TEXT UNDER STUDY:
--- START ---

SEX TIPS for STRAIGHT WOMEN from a GAY MAN
DAN ANDERSON and MAGGIE BERMAN
This book is dedicated to all men and women, because boyfriends may come and go, but best friends are forever
You probably heard about sex long before your folks ever got around to explaining the facts of life. If you were a boy, you quickly learned that you possessed some anatomical equipment that could make you feel pretty good in addition to its use for making babies. As a girl, the pleasures of your anatomy were probably a little less obvious. But whether you shared a room with your brother or went to nudist colonies on family vacations, you knew that what boys had was really different and, somehow, sublimely intriguing. Lest you think that this is a lead-in to a classic Freudian scenario, we want to set the record straight. In the eloquent words of one wise father whose young daughter burst into the bathroom while he was showering and said, “Daddy, I want one of those ”: “Emily, if you have one of those, ” he said, pointing back, “you can always get one of these. ”
So with the myth of penis envy dispelled, the problem, if you were a girl, was that you learned how all those parts functioned from your parents or from the oh-so-carefully-worded books they gave you, or maybe from watching sequences on Wild Kingdom. Still, the mating hippopotami on television conveyed little information beyond the mechanics of the “doggie style” position. The female hippopotamus appeared, shall we say, as though she couldn’t care less. And why not? She seemed to be functioning as a willing, passive receptacle without a care in the world, much less wondering if he was thinking, “Gee, this is really one hot hippo mama.”
Without disparaging the joys of the animal kingdom, we human beings are blessed with the additional consciousness of the physiological and emotional pleasures associated with sex. Moreover, we are taught from an early age to excel at whatever we do. But again, girls are faced with a classic dilemma. Sure, they can “use what they’ve got to get what they want,” but without full-time possession of all the tools, girls face an obvious disadvantage in having to hone their skills on temporary loan equipment. And remember, practice makes perfect.
So where does a woman go to learn more about sex? When you are younger, the only really down-and-dirty talks you could have about sex were with your girlfriends, and best girlfriends at that! Remember those pajama parties where everyone made a fist and practiced kissing their hands? How about putting on lipstick and kissing the mirror to determine what was just the right amount your lips should be parted for a kiss? How about a kiss kiss? And what about the once-dreaded but later sought-after French kiss? Okay, you say, that’s kid stuff, what about when girls get older? We offer as Exhibit A any Thursday night in the cramped cubicle of a sorority house or women’s dorm. The conversation revolves around who did or didn’t “go all the way,” [1] The phrase going all the way was a polite way of describing sexual intercourse prior to the 1960s. Post-1960s vernacular would, undoubtedly, use the more descriptive but less metaphoric term to get laid or to hook up.

--- END ---

SOURCE DATA:
--- START ---

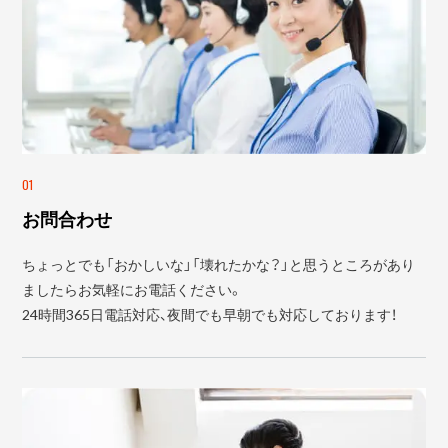
01
お問合わせ
ちょっとでも「おかしいな」「壊れたかな？」と思うところがあり
ましたらお気軽にお電話ください。
24時間365日電話対応、夜間でも早朝でも対応しております！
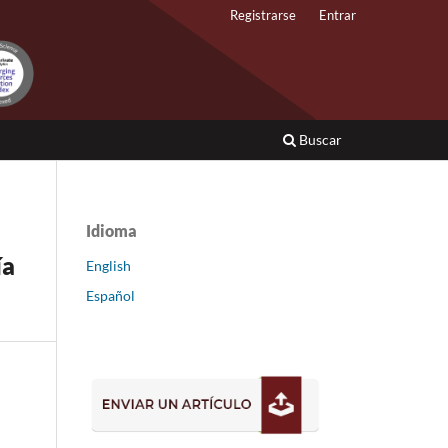
Registrarse
Entrar
Buscar
Idioma
ía
English
Español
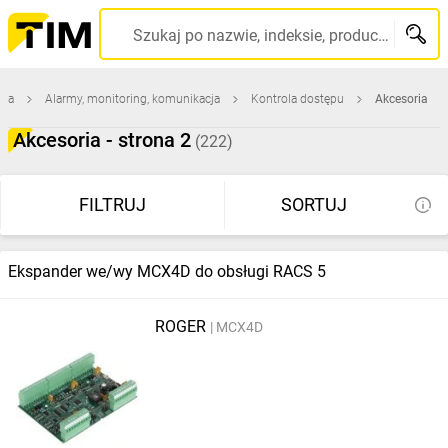
Szukaj po nazwie, indeksie, producencie, kodzie kreskowym...
wna
Alarmy, monitoring, komunikacja
Kontrola dostępu
Akcesoria
Akcesoria - strona 2
(222)
FILTRUJ
SORTUJ
Ekspander we/wy MCX4D do obsługi RACS 5
ROGER
MCX4D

--- END ---

EXERCISE REQUIREMENTS:
• 1. Using the book excerpt, decide whether each statement agrees with it: (a) The book is dedicated to all men and women. (b) On television, the female hippopotamus appeared eager and attentive. (c) "Going all the way" described sexual intercourse after the 1960s. For each, answer yes or no and quote the deciding words.
• 2. In the listing, replace "Akcesoria" with "Accessories" across the stretch from the line containing "Szukaj po nazwie, indeksie, producencie, kodzie" through the end of the listing. Return only those lines, with everything else unchanged.
The listing has no connection to the book excerpt.

RESPONSES:
• 1.
(a) Yes: "This book is dedicated to all men and women"
(b) No: "as though she couldn’t care less"
(c) No: "a polite way of describing sexual intercourse prior to the 1960s"

• 2.
Szukaj po nazwie, indeksie, producencie, kodzie kreskowym...
wna
Alarmy, monitoring, komunikacja
Kontrola dostępu
Accessories
Accessories - strona 2
(222)
FILTRUJ
SORTUJ
Ekspander we/wy MCX4D do obsługi RACS 5
ROGER
MCX4D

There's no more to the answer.